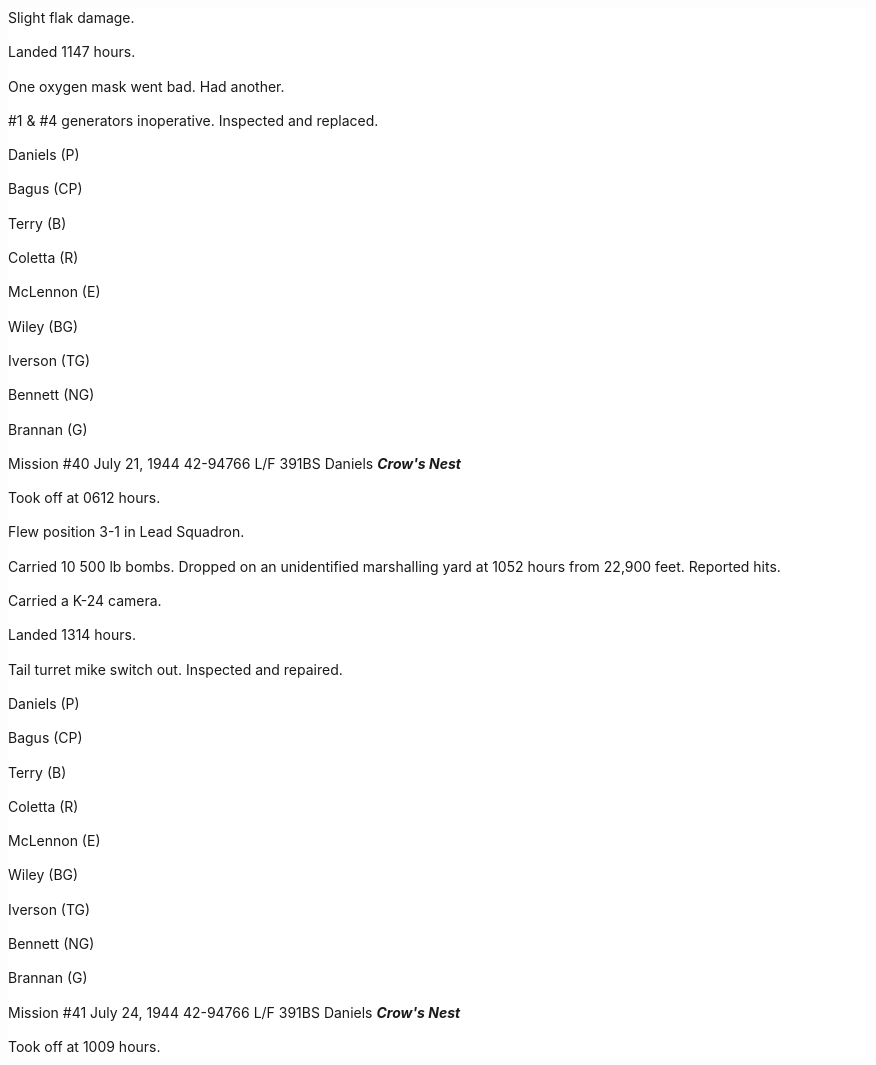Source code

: Slight flak damage.

Landed 1147 hours.

One oxygen mask went bad. Had another.

#1 \& #4 generators inoperative. Inspected and replaced.

Daniels (P)

Bagus (CP)

Terry (B)

Coletta (R)

McLennon (E)

Wiley (BG)

Iverson (TG)

Bennett (NG)

Brannan (G)

Mission #40 July 21, 1944 42-94766 L/F 391BS Daniels ***Crow's
Nest***

Took off at 0612 hours.

Flew position 3-1 in Lead Squadron.

Carried 10 500 lb bombs. Dropped on an unidentified marshalling
yard at 1052 hours from 22,900 feet. Reported hits.

Carried a K-24 camera.

Landed 1314 hours.

Tail turret mike switch out. Inspected and repaired.

Daniels (P)

Bagus (CP)

Terry (B)

Coletta (R)

McLennon (E)

Wiley (BG)

Iverson (TG)

Bennett (NG)

Brannan (G)

Mission #41 July 24, 1944 42-94766 L/F 391BS Daniels ***Crow's
Nest***

Took off at 1009 hours.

^^^^^^^^

*Exercise directions*: Change every "Inspected" in the material above to "Checked" and reproduce the text with nothing else altered. Leave out the pictures.

*Task response*:
Source code

: Slight flak damage.

Landed 1147 hours.

One oxygen mask went bad. Had another.

#1 \& #4 generators inoperative. Checked and replaced.

Daniels (P)

Bagus (CP)

Terry (B)

Coletta (R)

McLennon (E)

Wiley (BG)

Iverson (TG)

Bennett (NG)

Brannan (G)

Mission #40 July 21, 1944 42-94766 L/F 391BS Daniels ***Crow's
Nest***

Took off at 0612 hours.

Flew position 3-1 in Lead Squadron.

Carried 10 500 lb bombs. Dropped on an unidentified marshalling
yard at 1052 hours from 22,900 feet. Reported hits.

Carried a K-24 camera.

Landed 1314 hours.

Tail turret mike switch out. Checked and repaired.

Daniels (P)

Bagus (CP)

Terry (B)

Coletta (R)

McLennon (E)

Wiley (BG)

Iverson (TG)

Bennett (NG)

Brannan (G)

Mission #41 July 24, 1944 42-94766 L/F 391BS Daniels ***Crow's
Nest***

Took off at 1009 hours.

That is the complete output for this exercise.